Bug #73038 Better document (or fix) relay_log_recovery.
Submitted: 18 Jun 2014 14:14 Modified: 8 Jul 2014 11:51
Reporter: Jean-François Gagné Email Updates:
Status: Closed Impact on me:
None 
Category:MySQL Server: Documentation Severity:S3 (Non-critical)
Version:5.6.19 OS:Any
Assigned to: David Moss CPU Architecture:Any

[18 Jun 2014 14:14] Jean-François Gagné
Description:
At http://dev.mysql.com/doc/refman/5.6/en/replication-options-slave.html#sysvar_relay_log_rec..., we can read:

Enables automatic relay log recovery immediately following server startup, which means that the replication slave discards all unprocessed relay logs and retrieves them from the replication master.

This is not exact.  The unprocessed relay logs are not discarded by the recovery process.  When starting MySQL, the recovery process creates a new relay log file, initializes the SQL thread position to this new relay log, and initialize the IO thread to the SQL thread position.  In this process, no logs are deleted.

The relay logs will be deleted when the SQL thread will be started and only if relay_log_purge = 1.  If MySQL is started with skip-slave-start or with relay_log_purge = 0, nothing is deleted.

How to repeat:
See description.

Suggested fix:
Adjust the documentation or delete the relay logs.

Note that if the documentation is adjusted, relay_log_purge = 0 does not guarantee relay logs consistency.  In this case, it is probably worth mentioning in the documentation that relay_log_purge = 0 is not crash-safe.
[19 Jun 2014 11:31] MySQL Verification Team
Hello Jean,

Thank you for the bug report.
Considering Bug #73039, marking this as Doc change request.

Thanks,
Umesh
[20 Jun 2014 9:43] Jean-François Gagné
Hi Umesh,

thanks for looking into that.  Ok to mark this as a Doc change request.

I just want to point out that Bug #73039 and this one are unrelated.  It happens that Bug #73039 is about not executing relay_log_recovery (so not discarding relay logs), but this bug is about precising documentation on what "discarding" means.  "Discarding" can be interpreted as delete (rm/unlink), which is not what relay log recovery is doing.  In the current implementation, relay logs dating from before a crash can still exist.  This is a subtle thing, but it can lead to problem if someone is processing relay logs and expects those to be an exact continuous copy from the master (without duplicate events).

JFG
[8 Jul 2014 11:51] David Moss
Thanks for your feedback.
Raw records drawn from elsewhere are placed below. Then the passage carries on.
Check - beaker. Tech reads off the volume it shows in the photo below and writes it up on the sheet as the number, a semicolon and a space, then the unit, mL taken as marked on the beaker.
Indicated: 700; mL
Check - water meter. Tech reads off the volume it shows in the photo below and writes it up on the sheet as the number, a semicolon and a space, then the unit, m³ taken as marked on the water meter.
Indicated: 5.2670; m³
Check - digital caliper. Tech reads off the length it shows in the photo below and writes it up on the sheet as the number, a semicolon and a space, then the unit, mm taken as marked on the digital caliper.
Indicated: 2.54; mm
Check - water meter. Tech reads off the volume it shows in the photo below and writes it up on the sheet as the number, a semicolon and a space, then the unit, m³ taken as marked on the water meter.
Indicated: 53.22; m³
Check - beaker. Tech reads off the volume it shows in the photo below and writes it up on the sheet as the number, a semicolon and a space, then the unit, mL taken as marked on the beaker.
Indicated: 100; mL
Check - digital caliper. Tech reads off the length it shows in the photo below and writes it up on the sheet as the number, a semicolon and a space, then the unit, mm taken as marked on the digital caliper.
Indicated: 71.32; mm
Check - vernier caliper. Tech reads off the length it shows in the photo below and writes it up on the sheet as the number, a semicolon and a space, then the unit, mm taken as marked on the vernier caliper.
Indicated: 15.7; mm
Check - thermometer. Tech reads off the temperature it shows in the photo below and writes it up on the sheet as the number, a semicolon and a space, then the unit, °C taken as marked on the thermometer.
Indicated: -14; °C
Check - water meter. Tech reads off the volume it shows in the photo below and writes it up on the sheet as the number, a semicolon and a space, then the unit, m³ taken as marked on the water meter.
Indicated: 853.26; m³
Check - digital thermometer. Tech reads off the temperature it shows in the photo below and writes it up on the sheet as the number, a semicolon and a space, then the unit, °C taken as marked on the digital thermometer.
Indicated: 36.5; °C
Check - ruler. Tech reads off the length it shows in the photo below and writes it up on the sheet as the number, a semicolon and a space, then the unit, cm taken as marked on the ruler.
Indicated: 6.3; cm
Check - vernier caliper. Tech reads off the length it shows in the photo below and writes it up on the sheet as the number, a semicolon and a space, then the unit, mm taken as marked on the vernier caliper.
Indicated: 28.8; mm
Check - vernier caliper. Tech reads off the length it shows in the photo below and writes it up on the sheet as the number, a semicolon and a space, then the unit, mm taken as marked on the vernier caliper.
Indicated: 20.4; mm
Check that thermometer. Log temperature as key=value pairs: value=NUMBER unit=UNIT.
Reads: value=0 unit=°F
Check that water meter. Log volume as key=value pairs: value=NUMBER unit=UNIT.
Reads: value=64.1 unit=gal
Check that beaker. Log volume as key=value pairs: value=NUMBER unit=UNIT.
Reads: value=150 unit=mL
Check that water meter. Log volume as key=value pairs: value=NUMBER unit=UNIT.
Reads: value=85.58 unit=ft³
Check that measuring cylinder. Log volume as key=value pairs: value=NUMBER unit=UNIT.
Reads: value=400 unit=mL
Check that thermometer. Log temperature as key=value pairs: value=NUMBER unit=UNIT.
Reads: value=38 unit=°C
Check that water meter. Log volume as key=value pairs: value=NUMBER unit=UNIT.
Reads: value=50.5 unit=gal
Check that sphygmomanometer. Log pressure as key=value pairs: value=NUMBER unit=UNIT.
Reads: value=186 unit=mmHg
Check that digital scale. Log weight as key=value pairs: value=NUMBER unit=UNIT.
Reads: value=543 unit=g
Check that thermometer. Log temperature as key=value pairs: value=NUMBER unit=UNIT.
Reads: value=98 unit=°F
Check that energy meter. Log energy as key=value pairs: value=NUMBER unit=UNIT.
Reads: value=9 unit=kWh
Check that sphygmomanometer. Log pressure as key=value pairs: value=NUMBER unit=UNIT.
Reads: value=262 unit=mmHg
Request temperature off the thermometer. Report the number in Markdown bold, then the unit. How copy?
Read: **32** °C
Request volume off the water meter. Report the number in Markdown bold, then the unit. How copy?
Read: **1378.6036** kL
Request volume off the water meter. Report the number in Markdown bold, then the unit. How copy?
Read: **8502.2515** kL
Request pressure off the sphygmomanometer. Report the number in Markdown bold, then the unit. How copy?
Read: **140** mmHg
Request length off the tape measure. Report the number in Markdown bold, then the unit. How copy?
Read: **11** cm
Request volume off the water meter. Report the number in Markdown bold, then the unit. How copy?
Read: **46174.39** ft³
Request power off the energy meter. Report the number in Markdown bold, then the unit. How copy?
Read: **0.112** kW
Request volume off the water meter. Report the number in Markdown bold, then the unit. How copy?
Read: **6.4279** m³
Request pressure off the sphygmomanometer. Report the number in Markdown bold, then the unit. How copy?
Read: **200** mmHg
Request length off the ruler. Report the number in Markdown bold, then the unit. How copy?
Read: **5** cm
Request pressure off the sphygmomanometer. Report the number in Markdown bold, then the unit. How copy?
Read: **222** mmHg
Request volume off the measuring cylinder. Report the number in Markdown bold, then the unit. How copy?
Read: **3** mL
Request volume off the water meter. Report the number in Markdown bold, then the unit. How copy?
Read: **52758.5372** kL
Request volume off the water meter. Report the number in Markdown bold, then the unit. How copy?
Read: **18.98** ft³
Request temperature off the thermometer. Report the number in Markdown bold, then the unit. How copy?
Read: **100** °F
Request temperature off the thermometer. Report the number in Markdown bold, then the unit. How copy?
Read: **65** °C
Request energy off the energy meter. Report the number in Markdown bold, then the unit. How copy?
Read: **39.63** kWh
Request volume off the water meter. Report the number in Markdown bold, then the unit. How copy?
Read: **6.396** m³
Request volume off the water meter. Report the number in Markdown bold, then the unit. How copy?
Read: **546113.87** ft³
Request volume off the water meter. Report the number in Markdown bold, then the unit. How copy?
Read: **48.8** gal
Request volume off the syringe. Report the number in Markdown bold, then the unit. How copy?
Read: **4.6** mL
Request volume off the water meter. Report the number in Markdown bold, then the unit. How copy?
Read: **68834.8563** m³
I have updated the documentation with commits 39247 and 39248 as follows:
http://dev.mysql.com/doc/refman/5.7/en/replication-options-slave.html#sysvar_relay_log_rec...:
Enables automatic relay log recovery immediately following server startup. The recovery process creates a new relay log file, initializes the SQL thread position to this new relay log, and initializes the IO thread to the SQL thread position. Reading of the relay log from the master then continues.

....
Enabling the --relay-log-recovery option when relay-log-purge is disabled risks reading the relay log from files that were not purged, leading to data inconsistency, and is therefore not crash-safe.
[8 Jul 2014 11:52] David Moss
Posted by developer:
 
Thanks for your feedback. I have updated the documentation with commits 39247 and 39248 as follows:
http://dev.mysql.com/doc/refman/5.7/en/replication-options-slave.html#sysvar_relay_log_rec...:
Enables automatic relay log recovery immediately following server startup. The recovery process creates a new relay log file, initializes the SQL thread position to this new relay log, and initializes the IO thread to the SQL thread position. Reading of the relay log from the master then continues.

....
Enabling the --relay-log-recovery option when relay-log-purge is disabled risks reading the relay log from files that were not purged, leading to data inconsistency, and is therefore not crash-safe.